START Supplied data

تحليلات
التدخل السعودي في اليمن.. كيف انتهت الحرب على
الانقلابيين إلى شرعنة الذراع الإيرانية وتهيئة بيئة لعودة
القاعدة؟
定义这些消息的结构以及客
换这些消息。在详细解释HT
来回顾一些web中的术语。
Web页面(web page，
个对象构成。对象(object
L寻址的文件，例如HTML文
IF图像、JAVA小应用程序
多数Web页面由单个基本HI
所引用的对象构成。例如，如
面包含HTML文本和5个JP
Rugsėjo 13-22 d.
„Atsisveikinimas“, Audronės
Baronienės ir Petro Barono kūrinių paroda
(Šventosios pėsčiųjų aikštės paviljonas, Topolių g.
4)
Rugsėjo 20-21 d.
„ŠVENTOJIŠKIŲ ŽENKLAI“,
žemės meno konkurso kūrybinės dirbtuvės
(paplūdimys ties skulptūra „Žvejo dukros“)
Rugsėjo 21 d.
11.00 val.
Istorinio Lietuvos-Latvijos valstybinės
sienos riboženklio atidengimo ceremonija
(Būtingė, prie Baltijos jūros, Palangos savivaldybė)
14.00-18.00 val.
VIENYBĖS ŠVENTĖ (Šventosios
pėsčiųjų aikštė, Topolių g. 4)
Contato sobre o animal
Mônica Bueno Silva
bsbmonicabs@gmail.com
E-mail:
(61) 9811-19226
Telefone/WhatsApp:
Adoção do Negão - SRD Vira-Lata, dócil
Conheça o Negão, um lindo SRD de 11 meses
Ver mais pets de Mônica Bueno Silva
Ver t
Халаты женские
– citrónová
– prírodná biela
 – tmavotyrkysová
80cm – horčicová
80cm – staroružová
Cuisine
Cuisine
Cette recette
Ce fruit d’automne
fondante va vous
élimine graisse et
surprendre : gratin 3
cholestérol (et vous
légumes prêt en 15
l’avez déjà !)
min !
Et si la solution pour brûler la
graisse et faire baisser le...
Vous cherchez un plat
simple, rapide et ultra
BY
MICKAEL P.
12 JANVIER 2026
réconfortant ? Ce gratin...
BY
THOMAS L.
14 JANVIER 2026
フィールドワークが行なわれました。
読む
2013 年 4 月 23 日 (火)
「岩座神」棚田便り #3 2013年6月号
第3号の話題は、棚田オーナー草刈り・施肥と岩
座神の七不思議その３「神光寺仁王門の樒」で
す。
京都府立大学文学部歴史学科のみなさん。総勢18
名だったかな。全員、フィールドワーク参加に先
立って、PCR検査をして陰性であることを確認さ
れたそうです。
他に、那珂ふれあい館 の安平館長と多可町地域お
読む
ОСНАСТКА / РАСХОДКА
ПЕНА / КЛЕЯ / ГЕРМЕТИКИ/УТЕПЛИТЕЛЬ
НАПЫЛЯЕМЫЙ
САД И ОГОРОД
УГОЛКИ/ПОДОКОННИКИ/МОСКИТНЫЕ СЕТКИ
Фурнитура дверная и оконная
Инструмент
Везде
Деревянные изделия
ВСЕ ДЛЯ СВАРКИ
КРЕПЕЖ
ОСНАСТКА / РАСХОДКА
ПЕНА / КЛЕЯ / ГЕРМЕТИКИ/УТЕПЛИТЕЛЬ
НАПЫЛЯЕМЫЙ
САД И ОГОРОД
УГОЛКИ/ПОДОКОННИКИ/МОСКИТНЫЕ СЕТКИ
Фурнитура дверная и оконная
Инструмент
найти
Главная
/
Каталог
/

END Supplied data

Instructions to follow :: Reproduce the text of all the records above line by line, without changing anything and keeping the original order.

Answer ::
تحليلات
التدخل السعودي في اليمن.. كيف انتهت الحرب على
الانقلابيين إلى شرعنة الذراع الإيرانية وتهيئة بيئة لعودة
القاعدة؟
定义这些消息的结构以及客
换这些消息。在详细解释HT
来回顾一些web中的术语。
Web页面(web page，
个对象构成。对象(object
L寻址的文件，例如HTML文
IF图像、JAVA小应用程序
多数Web页面由单个基本HI
所引用的对象构成。例如，如
面包含HTML文本和5个JP
Rugsėjo 13-22 d.
„Atsisveikinimas“, Audronės
Baronienės ir Petro Barono kūrinių paroda
(Šventosios pėsčiųjų aikštės paviljonas, Topolių g.
4)
Rugsėjo 20-21 d.
„ŠVENTOJIŠKIŲ ŽENKLAI“,
žemės meno konkurso kūrybinės dirbtuvės
(paplūdimys ties skulptūra „Žvejo dukros“)
Rugsėjo 21 d.
11.00 val.
Istorinio Lietuvos-Latvijos valstybinės
sienos riboženklio atidengimo ceremonija
(Būtingė, prie Baltijos jūros, Palangos savivaldybė)
14.00-18.00 val.
VIENYBĖS ŠVENTĖ (Šventosios
pėsčiųjų aikštė, Topolių g. 4)
Contato sobre o animal
Mônica Bueno Silva
bsbmonicabs@gmail.com
E-mail:
(61) 9811-19226
Telefone/WhatsApp:
Adoção do Negão - SRD Vira-Lata, dócil
Conheça o Negão, um lindo SRD de 11 meses
Ver mais pets de Mônica Bueno Silva
Ver t
Халаты женские
– citrónová
– prírodná biela
 – tmavotyrkysová
80cm – horčicová
80cm – staroružová
Cuisine
Cuisine
Cette recette
Ce fruit d’automne
fondante va vous
élimine graisse et
surprendre : gratin 3
cholestérol (et vous
légumes prêt en 15
l’avez déjà !)
min !
Et si la solution pour brûler la
graisse et faire baisser le...
Vous cherchez un plat
simple, rapide et ultra
BY
MICKAEL P.
12 JANVIER 2026
réconfortant ? Ce gratin...
BY
THOMAS L.
14 JANVIER 2026
フィールドワークが行なわれました。
読む
2013 年 4 月 23 日 (火)
「岩座神」棚田便り #3 2013年6月号
第3号の話題は、棚田オーナー草刈り・施肥と岩
座神の七不思議その３「神光寺仁王門の樒」で
す。
京都府立大学文学部歴史学科のみなさん。総勢18
名だったかな。全員、フィールドワーク参加に先
立って、PCR検査をして陰性であることを確認さ
れたそうです。
他に、那珂ふれあい館 の安平館長と多可町地域お
読む
ОСНАСТКА / РАСХОДКА
ПЕНА / КЛЕЯ / ГЕРМЕТИКИ/УТЕПЛИТЕЛЬ
НАПЫЛЯЕМЫЙ
САД И ОГОРОД
УГОЛКИ/ПОДОКОННИКИ/МОСКИТНЫЕ СЕТКИ
Фурнитура дверная и оконная
Инструмент
Везде
Деревянные изделия
ВСЕ ДЛЯ СВАРКИ
КРЕПЕЖ
ОСНАСТКА / РАСХОДКА
ПЕНА / КЛЕЯ / ГЕРМЕТИКИ/УТЕПЛИТЕЛЬ
НАПЫЛЯЕМЫЙ
САД И ОГОРОД
УГОЛКИ/ПОДОКОННИКИ/МОСКИТНЫЕ СЕТКИ
Фурнитура дверная и оконная
Инструмент
найти
Главная
/
Каталог
/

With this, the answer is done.